T-Rex: Man, it's cold out! I wish it were warmer outside!
God: BE CAREFUL WHAT YOU WISH FOR T-REX
T-Rex: Okay!!
T-Rex: Wait... WHY? Are wishes REAL all of a sudden?
T-Rex: Because unless someone's mass-producing magic lamps I can accidentally rub to have my wishes LITERALLY BECOME TRUE AS I SAY THEM, I think we as a people can PROBABLY stop warning each other about the proper safety protocols to be observed around MAGICAL ARTIFACTS WHICH DO NOT ACTUALLY EXIST. Wish for whatever you want!
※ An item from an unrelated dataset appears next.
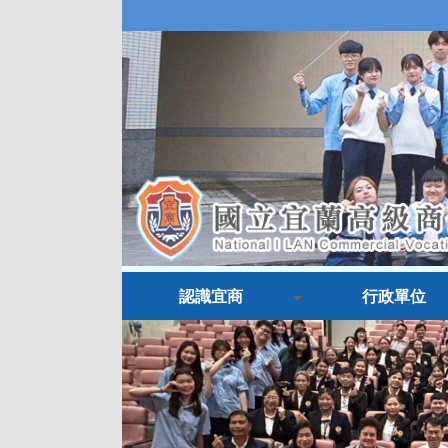
認識宜商
行政單位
And let me know if you find any ACTUAL IMMORTAL GENIES who can ALTER THE FABRIC OF REALITY, but only if some random schlub asks them to.
T-Rex: Why is our culture spending so much energy preparing for fake ideas??
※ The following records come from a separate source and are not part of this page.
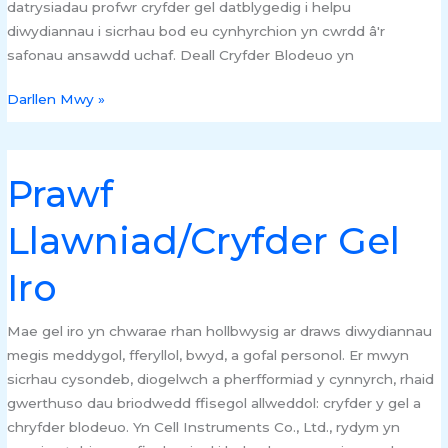
datrysiadau profwr cryfder gel datblygedig i helpu
diwydiannau i sicrhau bod eu cynhyrchion yn cwrdd â'r
safonau ansawdd uchaf. Deall Cryfder Blodeuo yn
Darllen Mwy »
Prawf
Prawf
Llawniad/Cryfder
Llawniad/Cryfder Gel
Gel
Iro
Iro
Mae gel iro yn chwarae rhan hollbwysig ar draws diwydiannau
megis meddygol, fferyllol, bwyd, a gofal personol. Er mwyn
sicrhau cysondeb, diogelwch a pherfformiad y cynnyrch, rhaid
gwerthuso dau briodwedd ffisegol allweddol: cryfder y gel a
chryfder blodeuo. Yn Cell Instruments Co., Ltd., rydym yn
Utahraptor: Because they're fun to think about!
T-Rex: PERHAPS, but instead of "be careful what you wish for" wouldn't it be better to say "be careful what you eat, because atherosclerotic heart disease, the leading cause of death in the world, can be prevented through exercise, a healthy diet, and lower cholesterol levels"??
Utahraptor: OH MY GOD
Narrator: LATER:
T-Rex: Even a broken clock is right twice a day! And it's right even more often if "long-term exposure to particulate air pollution is linked with increased risk of cardiovascular disease" is printed on its face.
T-Rex: ...Okay WOW I kinda want to unfriend myself??